S’exprimant lors de la tenue de la cinquième session ordinaire du bureau national du parti, M. Ghouini a également proposé qu’elle se déroule sous l’auspice de trois parties, à savoir «un représentant de la présidence de la République, l’institution militaire et une personnalité nationale neutre», a-t-il précisé.
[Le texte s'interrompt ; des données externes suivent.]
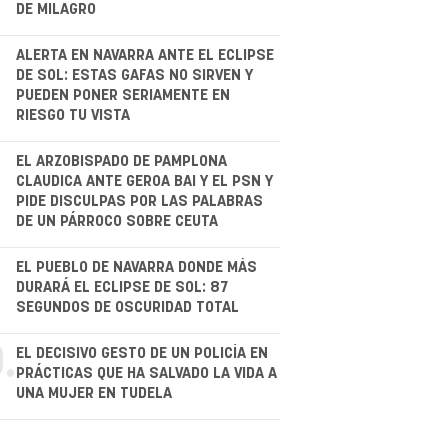
DE MILAGRO
ALERTA EN NAVARRA ANTE EL ECLIPSE
DE SOL: ESTAS GAFAS NO SIRVEN Y
PUEDEN PONER SERIAMENTE EN
RIESGO TU VISTA
.
EL ARZOBISPADO DE PAMPLONA
CLAUDICA ANTE GEROA BAI Y EL PSN Y
PIDE DISCULPAS POR LAS PALABRAS
DE UN PÁRROCO SOBRE CEUTA
.
EL PUEBLO DE NAVARRA DONDE MÁS
DURARÁ EL ECLIPSE DE SOL: 87
SEGUNDOS DE OSCURIDAD TOTAL
.
EL DECISIVO GESTO DE UN POLICÍA EN
PRÁCTICAS QUE HA SALVADO LA VIDA A
UNA MUJER EN TUDELA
Ces trois «acteurs» devront travailler ensemble pour «préparer le dialogue, le superviser et appliquer les recommandations qui en découleront», a-t-il ajouté soulignant aussi la nécessité d’une telle démarche qui, a-t-il insisté, «rassemblera les différents acteurs de la scène politique afin de réaliser un large consensus national autour de solutions constitutionnelles et politiques à la fois». Lequel consensus «permettrait d’établir une feuille de route pour aller à une élection présidentielle dans les plus brefs délais, avec une large participation populaire», a-t-il expliqué.
A la question de Reporters de savoir si la date du 15 mai n’est pas trop proche pour permettre d’organiser une conférence nationale, Filali Ghouini expliquera qu’il s’agit «d’une proposition» et que «même si cette conférence est organisée à la fin du mois de mai, ce sera une date raisonnable». «Notre proposition converge avec l’esprit des dernières déclarations du chef d’état-major de l’Armée nationale populaire qui fait état de l’importance du dialogue tout en se basant sur des solutions constitutionnelles», tiendra à souligner notre interlocuteur.
Pour rappel, le chef de l’Etat par intérim Abdelkader Bensalah avait procédé récemment à une série de concertations avec des personnalités nationales et des chefs de parti politique en vue de régler la crise politique actuelle. La présidence de la République avait, dans la même logique, organisé une conférence de consultations pour la préparation et l’organisation de l’élection présidentielle du 4 juillet. Une initiative qui, il faut le rappeler, a été un échec total suite au refus des acteurs conviés à y participer. Lors de son intervention, hier, le secrétaire général du Mouvement El Islah a, également, abordé la situation sociale du citoyen algérien, plaidant pour sa prise en charge «réelle et rapide à travers des dispositions qui permettront de corriger les injustices sociales et de passer l’étape actuelle avec souplesse».